Two mutton pasties, an almond slice and a custard tart are not the normal order that a superior officer would give to a subordinate faced with a possible armed siege. But then, Andy Dalziel's never been one for all that official mucking about and Hector's never been one that anybody really believes. Number 3 Mill Street, an Asian and Arab specialist Video store, is an address flagged for low level interest by the Combined Anti-Terrorism Unit. Inspector Ireland's not convinced that Dalziel is taking this seriously enough. Inevitably he has to ring Peter Pascoe to tell him about this latest grievance with the Fat Man's response but what Peter doesn't expect is that it is Ellie that nudges him from his Bank Holiday hammock musing that Andy may need to be discouraged from starting his own Gulf War.

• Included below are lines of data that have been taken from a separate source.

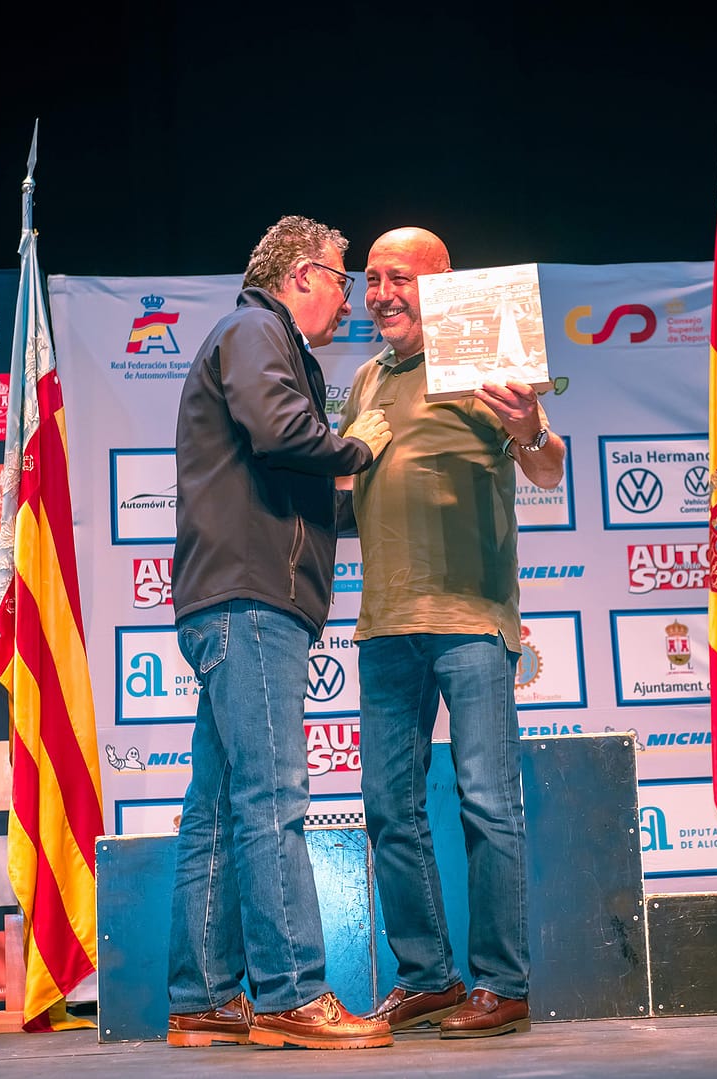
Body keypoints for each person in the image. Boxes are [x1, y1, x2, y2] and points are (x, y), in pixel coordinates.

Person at [165, 216, 394, 1050]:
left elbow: (286, 481)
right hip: (251, 600)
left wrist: (361, 492)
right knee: (271, 800)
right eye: (341, 277)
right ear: (300, 274)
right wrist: (357, 448)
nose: (350, 298)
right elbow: (281, 433)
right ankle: (292, 993)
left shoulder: (257, 339)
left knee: (219, 805)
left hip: (234, 598)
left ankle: (201, 997)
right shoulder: (258, 330)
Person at [345, 228, 565, 1038]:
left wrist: (531, 425)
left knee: (486, 801)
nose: (380, 295)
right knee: (386, 807)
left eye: (398, 279)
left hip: (470, 622)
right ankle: (428, 977)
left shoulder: (484, 362)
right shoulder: (366, 377)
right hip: (383, 625)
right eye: (371, 280)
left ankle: (503, 983)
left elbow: (547, 467)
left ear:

Meanwhile Andy is breaking every single rule in the CAT book. No roadblocks, no observation, no holding off until the CAT group can respond, and Andy hunkered down behind his car on the other side of the street, waving a bullhorn around and inviting the people in the store to order their own pasties. Pascoe thinks he's using heavy handed irony when he suggests “all you need do is stroll over there, check everything's OK, then leave a note for the CAT man on the shop door saying you've got it sorted and would he like a cup of tea back at the Station?” Unfortunately irony is often wasted on Andy and classic insult delivered, he struggles to his feet and confidently steps across the street towards No 3.
Mill Street then blows up.
Taking the full brunt of the explosion, Dalziel is critically injured, comatose and desperately ill. Pascoe is a little luckier, shielded from the initial blast by the Fat Man himself, he's bruised battered and befuddled, but as the crash cart is called to Andy, torn between grief and anger, acceptance and incomprehension, Peter is determined to find out what happened. Seconded to the CAT Unit as damage control by them (“better on the inside pissing out”), anybody who thinks that one of Dalziel's men can be tamed by token gestures, has obviously underestimated the stretch and tenacity of the Fat Man's influence.
The plot gets more and more complex as connections emerge between the explosion, terrorism, the Yorkshire Muslim community, the CAT Unit, young Hector and even Pascoe himself. Wield is there, providing quiet and faithful backup to Pascoe, distressed by Dalziel's fate and worried about Pascoe. Ellie is supporting her husband whilst dealing with her own feelings, worried about the increasing violence as the investigation gets closer to a mysterious group called the Knights Templar. In a luscious touch of irony, the CAT Unit is headed by Sandy Glenister – Scottish, female, forthright, bawdy and unorthodox. She is a woman who truly could have jousted with Dalziel and lived to tell the tale.
Part of the joy of DEATH OF DALZIEL is as always, the style. The language is peppered with the obscure and unexpected, alongside the most wonderful broad brush Yorkshire phrasing and terminology that just leaps off the page and draws the reader in – and I suspect, leaves you with a tendency to use “owt” and “yon” in your own conversation for quite a long time after the reading has finished.
The humour is also particularly of it's place. Slightly bawdy, edgy and self-deprecating. Only Dalziel, comatose, lying in a hospital bed, and having an out of body experience could joke about his position. Only Wieldy could sit quietly in his backyard, all hell breaking out around him, sneaking a marmoset toast with butter and jam. Surely Hill is one of the few writers who could draw the fabulous Tottie (could she be the Tottie from the Mecca Ballroom?), the classic Yorkshire wife and mother, conversion to Islam or not – she's a Yorkshire-woman first.
DEATH OF DALZIEL is going to grab you from that first explosion and keep you reading, wondering and hoping right to the very end.